A bright shaft of light swept down in a gleaming slant.

“I’ve never seen the curtains open,” he said, turning to her. “Lucille was, I don’t know, she didn’t like too much light. Actually, she didn’t like any at all.” He looked at the flowers. “Lucille didn’t like flowers either.”

“Why was she so unhappy?” Sara asked.

“I don’t know,” Abe answered. He faced the window. “Nice street. So, what do you think of the place?”

“I like it,” she said.

He moved to the piano and put down the music he’d brought. “I was hoping you’d sing again.” Before she could answer, he placed the music on the music stand. “I put them in the order I think they should be sung,” he told her. “I mean, if it were an act.”

She started to say no, to repeat once again that it was impossible, but he sat down and placed his hands on the keyboard. “Ready when you are.”

“I can’t,” she said.

He looked at her sternly. “You have to,” he said. “You have to, Samantha, or you’ll”— his eyes appeared almost to melt in the intensity of what he said—“or you’ll give up on everything.”

Tentatively, she stepped over to the piano, looked at the music, and began, singing softly at first, her eyes meeting his briefly, then leaping away.

She finished four songs before he said “Okay, that’s enough for now” and lowered the top back over the keys. “What you need is an audience,” he told her. “Feedback.” Before she could respond, he plunged ahead. “I don’t mean a full act. Just a few songs for a few people. The late-night crowd.” He smiled. “How about tonight?”
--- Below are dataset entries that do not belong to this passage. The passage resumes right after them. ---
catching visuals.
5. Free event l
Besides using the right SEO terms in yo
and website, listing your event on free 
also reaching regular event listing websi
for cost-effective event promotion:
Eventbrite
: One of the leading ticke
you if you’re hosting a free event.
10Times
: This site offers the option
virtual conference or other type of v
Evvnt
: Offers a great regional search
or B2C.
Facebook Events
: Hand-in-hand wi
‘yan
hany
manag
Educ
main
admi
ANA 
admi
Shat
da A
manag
She felt her stomach draw into a knot.

“What’s the matter, Samantha?”

“I can’t.”

“Why not?”

“I have to stay . . .”

“What?”

She shook her head.

“Hidden,” Abe said. “Isn’t that what you told me when I offered you a job? That you couldn’t take it because you had to stay hidden?”

She nodded.

“Who are you hiding from?”

She turned away, but he took her shoulders lightly and drew her back to him. “Some guy after you? Boyfriend?”

She shook her head.

“Husband?”

“No.”

She tried to turn away again, but he held her more firmly. “You in trouble with the cops, something like that?”

A short, aching laugh broke from her. “No,” she said. “Not the cops.”

“Who, then?”

A small wall seemed to give way inside her. “My father-in-law,” she answered quietly. “He’s a bad man.”

“Who is he?”

She shook her head adamantly, and he knew absolutely that she would not reveal the name.

“Okay,” he said, “but bad man or not, you can’t hide forever. And besides, you have to make a living, right?” He didn’t wait for her to answer. “So here’s what you do. You come in around midnight. There’ll be just a few people in the place. You’ll sing a few songs. Just for the regulars. No advertising. Nothing to draw attention to you.” He didn’t ask her to accept or refuse the idea, but simply rose, walked to the door, then stopped and looked back at her. “It’s what you want more than anything, isn’t it?” he asked. “One more stab at singing . . . or maybe just . . . happiness?”

She settled her gaze upon him in a way she hoped did not make her appear broken, did not ask for pity, but just a chance to make it work. “Yes,” she said.

ABE

Happiness.

Where had that word come from?

On the walk back to the bar, he realized that he’d not thought of happiness in years, that happiness was like childhood, a place he could not return to or recapture in the present. A dark wonder settled over him as he recognized that he couldn’t actually remember the last time he was happy, though he suspected it had been the years during which he’d tried to make it, have his own group, cut records, tour, be known. He’d stopped trying for any of that years before, and the truth of why he’d stopped had tapped lightly at the door of his consciousness ever since, though he’d rarely let it in. Now he did. It was laziness, pure and simple. Even if he’d actually had talent, making a name for himself would still have required more energy than he’d ever had.

For a moment he considered his talents. They were few and modest. The greatest one, he decided, was just the talent for going on.

SARA

She wasn’t sure why, but suddenly all the reasons she should keep her head down only made her want to lift it more. She knew that to show up at McPherson’s, even if only for a few songs before the usual crowd, was dangerous. You never knew who might wander in. Certainly Labriola himself never frequented such places. It would be far more likely for Tony to show up, probably alone, taking the off chance that she might have returned to her old life. It wasn’t likely, of course, and yet it was something she had to consider.

So why had she not simply refused to do it? It would have been easy to do, and as she stood by the window, staring down at the street, she imagined having done just that. Abe would not have pressed the issue. He would have taken her refusal at face value and left the apartment with no further word.